His contributions to science and to communicating science are appreciated by colleagues and members of the general public. For additional insights on his contributions, see Andrew Slater (1971-2016) in Eos.


Lawrence, D. M., and A. G. Slater. 2005. A projection of severe near-surface permafrost degradation during the 21st century. Geophysical Research Letters, 32(24): L24401. doi:10.1029/2005GL025080.

Slater, A.G. 2016. Surface solar radiation in North America: A comparison of observations, reanalyses, satellite, and derived products. Journal of Hydrometeorology 17(1): 401-420. doi:10.1175/JHM-D-15-0087.1.

Slater, A.G., and D. Lawrence. 2013. Diagnosing present and future permafrost from climate models. Journal of Climate 26, 5,608-5,623. doi:10.1175/JCLI-D-12-00341.1.

Slater A.G., A.P. Barrett, M. P. Clark, J. D. Lundquist, and M. S. Raleigh. 2013. Uncertainty in seasonal snow reconstruction: Relative impacts of forcing and image availability. Advances in Water Resources 55, 165-177, doi:10.1016/j.advwatres.2012.07.006.

Slater, A.G., and M.P. Clark. 2006. Snow data assimilation via an ensemble Kalman filter.
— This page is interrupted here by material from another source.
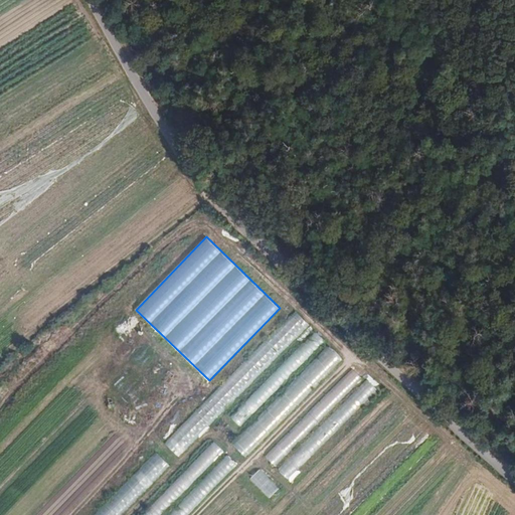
[(124,514),(314,321),(299,307),(95,514),(124,514)]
Journal of Hydrometeorology, 7(3): 478-493. doi:10.1175/JHM505.1

Slater, A., C. Schlosser, C. Desborough, A. Pitman, A. Henderson-Sellers, A. Robock, K. Vinnikov, J. Entin, K. Mitchell, F. Chen, A. Boone, P. Etchevers, F. Habets, J. Noilhan, H. Braden, P. Cox, P. de Rosnay, R. Dickinson, Z. Yang, Y. Dai, Q. Zeng, Q. Duan, V. Koren, S. Schaake, N. Gedney, Y. Gusev, O. Nasonova, J. Kim, E. Kowalczyk, A. Shmakin, T. Smirnova, D. Verseghy, P. Wetzel, and Y. Xue. 2001. The representation of snow in land-surface schemes; Results from PILPS 2(d). Journal of Hydrometeorology 2(1): 7-25. doi:10.1175/1525-7541(2001)002<0007:TROSIL>2.0.CO;2.